Mais j’avais oublié la vérité-de-situation de notre temps qui singe, dans son simulacre, une représentation postmoderne du ‘Kali Yuga’. Il s’agit de cette sorte de la volonté de l’Âge de Fer d’imposer le triomphe de la bêtise comme outil de la cruauté et de la dégénérescence catastrophiques, – et également créatrice de tous les vices sociétaux et progressistes que l’Occident-maladif veut imposer au Sud Global. Il s’agit de la « Guerre mondiale-Woke » d’Alastair Crooke. C’est cette réalisation du caractère essentiel de l’Empire qui me fit écrire ceci à propos de ce que craint Korybko du fait de la trahison US pour ficher la France hors du Niger :

« La stupidité des USA, qui est d’une autre facture que celle de la France, compense largement leur déloyauté, leur trahison cynique et leur hypocrisie. Les USA sont assez infectés de leurs inculpabilté/indéfectibilité pour nous faire prévoir que leur intrusion dans ces pays d’Afrique sera essentiellement contre-productive ; nous parlons de ces deux étranges “technologies psychologiques” telles que nous les définissons :

»  ...comme une cuirasse infranchissable de toute perception acceptable de la réalité du monde (autre définition de la folie) par deux phénomènes, sortes de ‘technologies psychologiques’ absolument impénétrables... »

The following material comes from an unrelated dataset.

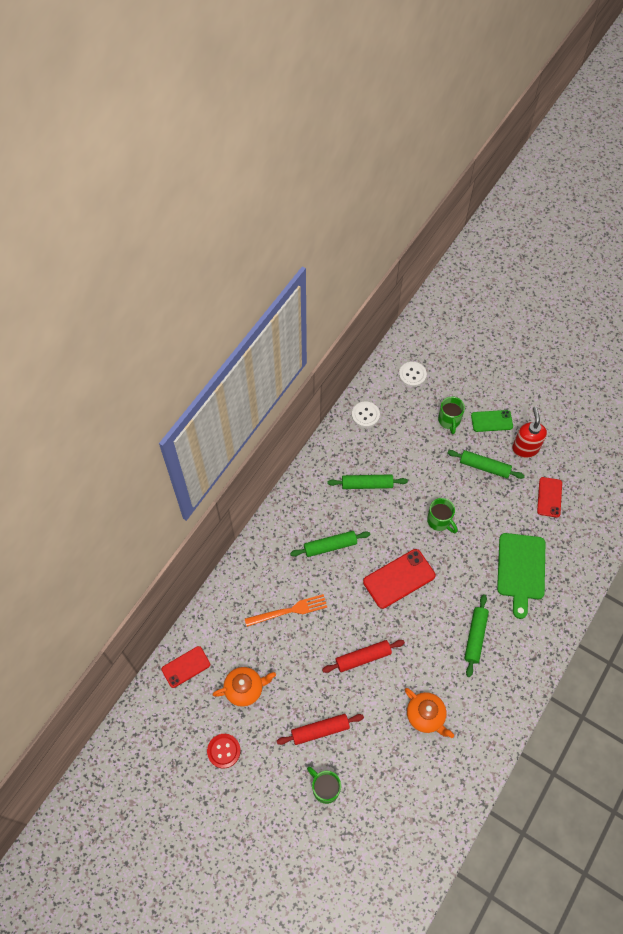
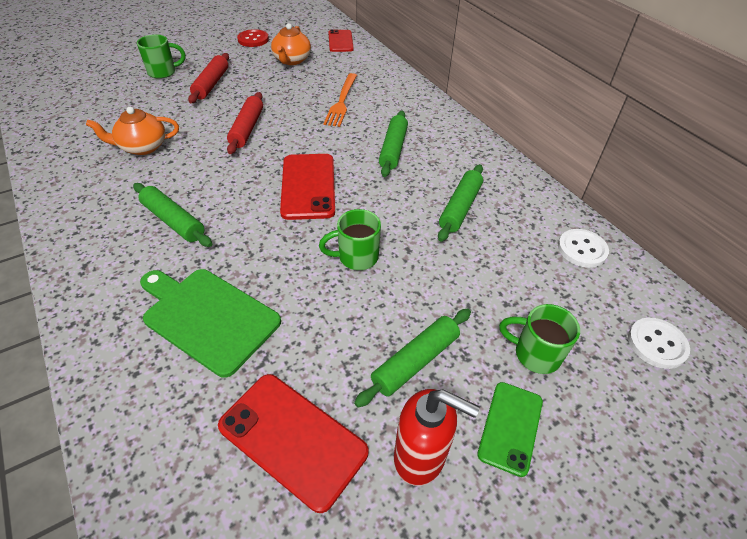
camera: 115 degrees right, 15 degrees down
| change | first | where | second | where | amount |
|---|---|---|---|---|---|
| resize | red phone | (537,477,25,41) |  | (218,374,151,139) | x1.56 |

Gardez à l’esprit cette expression de « cuirasse infranchissable » : c’est ce qui définit tout de l’implacable puissance de la bêtise américaniste, cloisonnée derrière ces remparts d’une invincible forteresse pour défendre l’héritage satanique qu’elle veut imposer au reste du monde comme ultime manœuvre d’hégémonie autodestructrice. L’Empire entend mettre toutes les chances de son côté pour succomber dans un délire de cruauté et de chaos : il s’agit bien d’une « bêtise métahistorique ».